NaN means “not a number”, and R has kindly told us, “Hey, I think you probably wanted a number here – taking a log of a negative is kind of a weird thing to do. I can do it if you really want, I just want to be make sure it’s what you want.”

Note that it did work, so if we ask R what log_of_a_negative is, we won’t get an error. Note that we don’t get a warning either, so you need to pay attention when warnings first appear.

## [1] NaN


There’s a third source of red text in R: messages. These are R’s way of telling you that something happened, but it’s probably nothing to worry about. These don’t start with “Message”; they just print the red text.

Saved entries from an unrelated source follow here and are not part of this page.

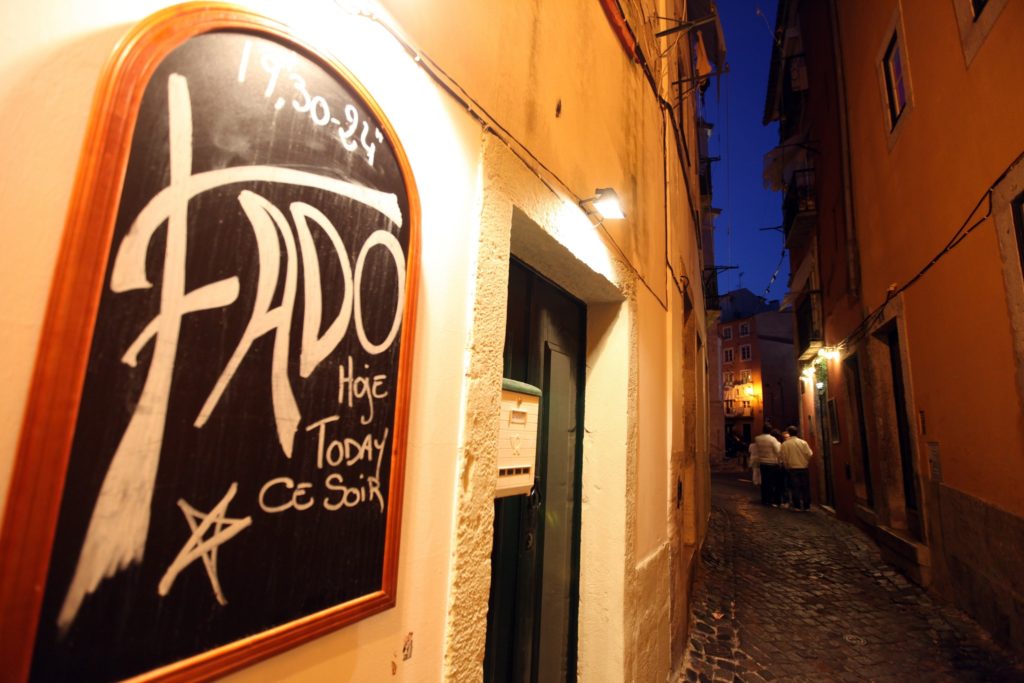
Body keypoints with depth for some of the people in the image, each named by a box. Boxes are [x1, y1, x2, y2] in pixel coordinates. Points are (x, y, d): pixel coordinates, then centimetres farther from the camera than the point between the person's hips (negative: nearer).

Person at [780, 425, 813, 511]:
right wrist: (806, 462, 14)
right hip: (803, 467, 1)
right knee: (805, 487, 9)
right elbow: (809, 454, -7)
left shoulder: (785, 444, -6)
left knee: (795, 488, 5)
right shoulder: (803, 442, -7)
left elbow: (784, 458, -4)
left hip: (792, 468, -1)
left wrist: (787, 467, 11)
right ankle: (806, 506, 11)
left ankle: (797, 506, 4)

Which elephant weighs more? Convert one’s weight to the units of the other, and store the result in an appropriately-named new object. Write a bit of code to test whether elephant1 weights more than elephant2 (1 kg ≈ 2.2 lb).

elephant1_kg <- 3492
elephant2_lb <- 7757

This lesson is adapted from the Software Carpentry: R for Reproducible Scientific Analysis Introduction to R and RStudio materials and the Data Carpentry: R for data analysis and visualization of Ecological Data Before We Start materials.